- Set of tasks -
1. Set down, word for word, the part of the news passage about Kevin McCarthy's day in Washington from "House Minority Leader" up to and including "election were unfounded.".
2. In the news passage about Kevin McCarthy's day in Washington, rewrite more briefly the paragraph beginning "About 90 minutes after Cheney's ouster," keeping its main facts.
3. Carry on the news passage about Kevin McCarthy's day in Washington from the point where it stops.

──────── Supplied passage

House Minority Leader Kevin McCarthy (R-Calif.) on Wednesday took a head-spinning tour through Washington.

First, he oversaw the roughly 20-minute meeting of House Republicans in which, by a simple voice vote after virtually no debate, they ejected Rep. Liz Cheney (Wyo.) from her position as GOP conference chair, the No. 3 post in McCarthy’s team.

Her crime? Continually speaking the truth that Donald Trump lost to Joe Biden in the 2020 election and that the former president’s claims of a stolen election were unfounded.

On Jan. 6, almost two-thirds of House Republicans voted against certifying Biden’s victory, including McCarthy, effectively embracing Trump’s violent rhetoric and making Cheney’s comments uncomfortable, at the least.

About 90 minutes after Cheney’s ouster was complete, McCarthy sat down in the Oval Office with President Biden and three other congressional leaders. It was McCarthy’s first meeting with Biden after months of publicly complaining that he hadn’t been invited to an in-person huddle — even though he declined to vote to certify the new president’s election.

────────────────
──────── Information given

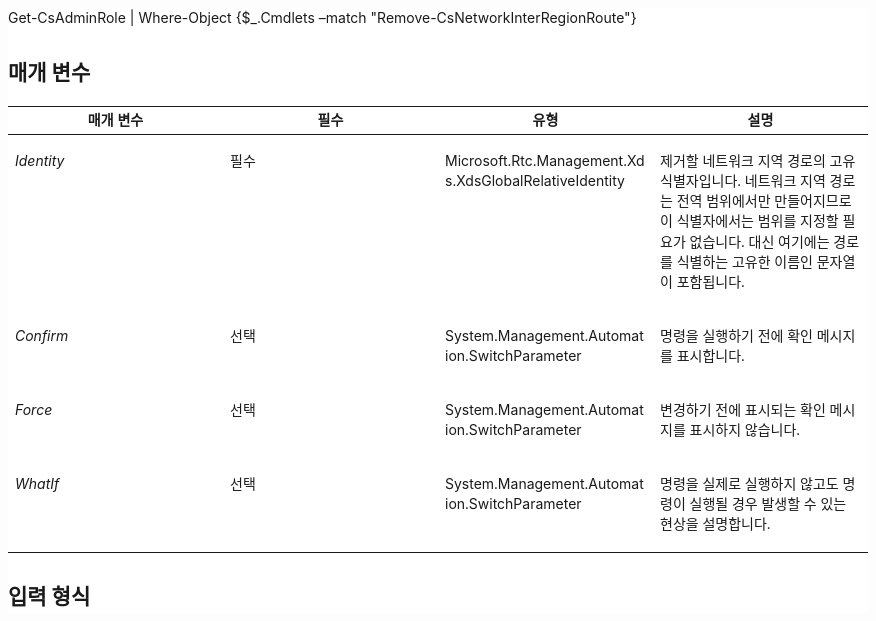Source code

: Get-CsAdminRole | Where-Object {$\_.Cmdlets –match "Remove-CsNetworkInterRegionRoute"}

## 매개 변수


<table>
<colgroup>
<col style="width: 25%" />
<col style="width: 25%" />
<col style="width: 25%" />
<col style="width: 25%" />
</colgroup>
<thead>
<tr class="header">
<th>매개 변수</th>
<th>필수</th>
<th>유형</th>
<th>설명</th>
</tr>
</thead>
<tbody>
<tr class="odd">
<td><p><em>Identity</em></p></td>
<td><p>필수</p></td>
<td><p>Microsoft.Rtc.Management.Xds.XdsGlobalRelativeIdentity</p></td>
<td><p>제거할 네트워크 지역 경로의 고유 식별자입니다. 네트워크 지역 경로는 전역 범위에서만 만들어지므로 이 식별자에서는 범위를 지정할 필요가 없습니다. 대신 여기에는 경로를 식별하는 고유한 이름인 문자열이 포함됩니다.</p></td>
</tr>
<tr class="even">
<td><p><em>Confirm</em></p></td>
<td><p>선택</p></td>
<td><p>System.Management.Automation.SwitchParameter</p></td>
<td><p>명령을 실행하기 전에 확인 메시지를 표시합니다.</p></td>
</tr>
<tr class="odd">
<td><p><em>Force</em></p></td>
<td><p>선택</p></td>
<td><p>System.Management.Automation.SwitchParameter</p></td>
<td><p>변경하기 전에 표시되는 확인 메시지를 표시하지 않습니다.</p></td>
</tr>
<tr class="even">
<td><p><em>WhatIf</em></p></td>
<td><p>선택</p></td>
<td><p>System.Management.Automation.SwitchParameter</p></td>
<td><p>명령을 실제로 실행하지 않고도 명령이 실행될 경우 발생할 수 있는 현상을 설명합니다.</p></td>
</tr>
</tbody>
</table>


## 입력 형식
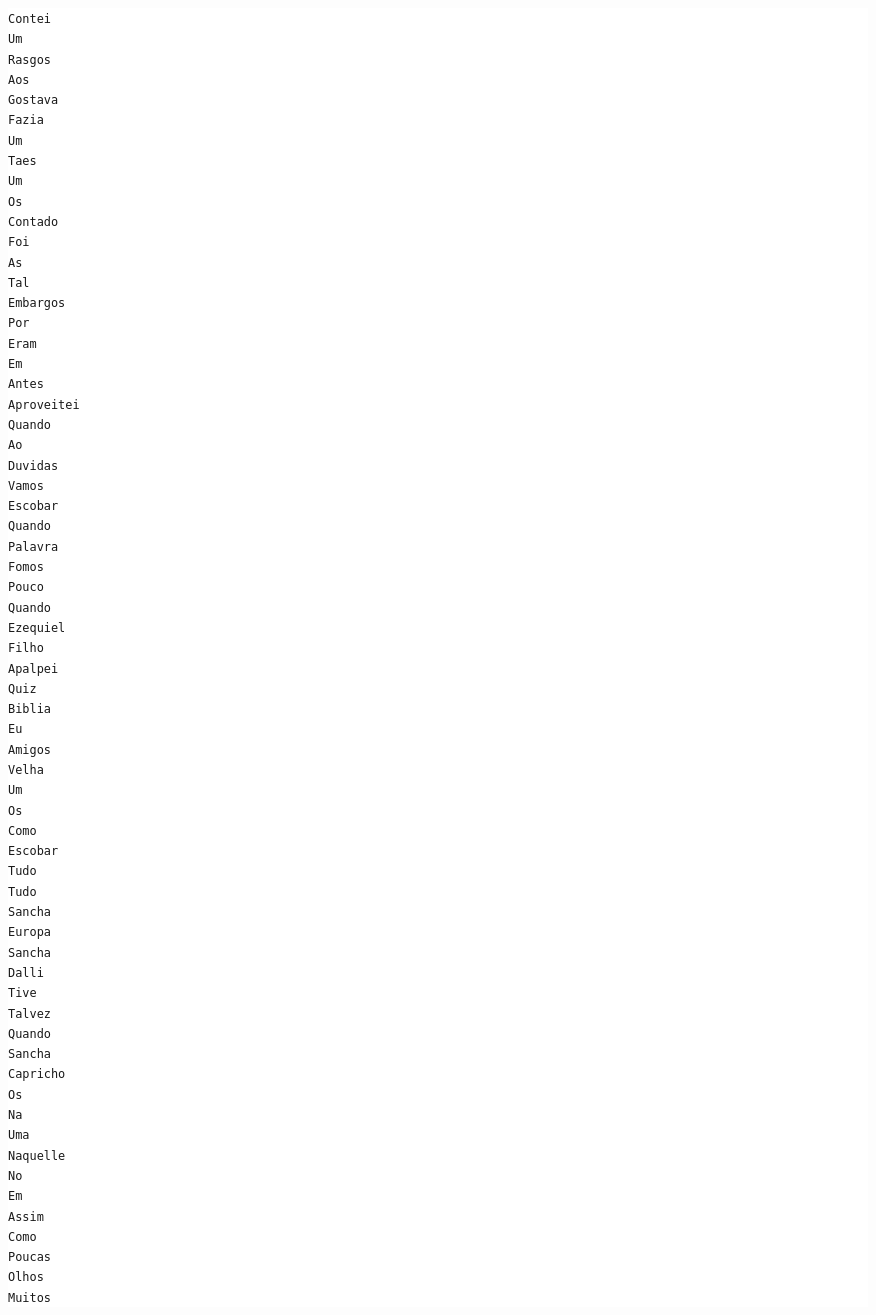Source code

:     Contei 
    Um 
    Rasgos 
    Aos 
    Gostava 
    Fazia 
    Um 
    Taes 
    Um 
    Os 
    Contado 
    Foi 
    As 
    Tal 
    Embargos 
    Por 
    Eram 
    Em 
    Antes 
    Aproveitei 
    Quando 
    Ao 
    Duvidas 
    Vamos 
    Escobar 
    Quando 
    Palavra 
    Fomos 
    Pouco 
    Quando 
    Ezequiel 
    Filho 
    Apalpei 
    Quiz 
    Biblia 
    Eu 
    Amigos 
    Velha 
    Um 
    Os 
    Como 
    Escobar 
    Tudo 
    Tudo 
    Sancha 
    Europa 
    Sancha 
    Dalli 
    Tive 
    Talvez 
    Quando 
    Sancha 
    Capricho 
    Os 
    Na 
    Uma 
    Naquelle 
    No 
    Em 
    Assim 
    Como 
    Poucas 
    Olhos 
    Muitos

────────────────

- Responses for each task -
1.
House Minority Leader Kevin McCarthy (R-Calif.) on Wednesday took a head-spinning tour through Washington.

First, he oversaw the roughly 20-minute meeting of House Republicans in which, by a simple voice vote after virtually no debate, they ejected Rep. Liz Cheney (Wyo.) from her position as GOP conference chair, the No. 3 post in McCarthy’s team.

Her crime? Continually speaking the truth that Donald Trump lost to Joe Biden in the 2020 election and that the former president’s claims of a stolen election were unfounded.

2. About 90 minutes after Cheney's removal, McCarthy met in the Oval Office with President Biden and three other congressional leaders. It was his first meeting with Biden. For months he had publicly complained about not being invited to an in-person meeting, even though he had declined to vote to certify Biden's election.

3.
The meeting focused on Biden’s proposals worth approximately $4 trillion for infrastructure and expanded social welfare programs. Afterward, McCarthy called the meeting “productive” and faced predictable questions about how he could plead for bipartisanship with a president whose legitimate election victory is not to be discussed in GOP circles.

“I don’t think anybody is questioning the legitimacy of the presidential election. I think that is all over with. We’re sitting here with the president today,” McCarthy told reporters outside the White House.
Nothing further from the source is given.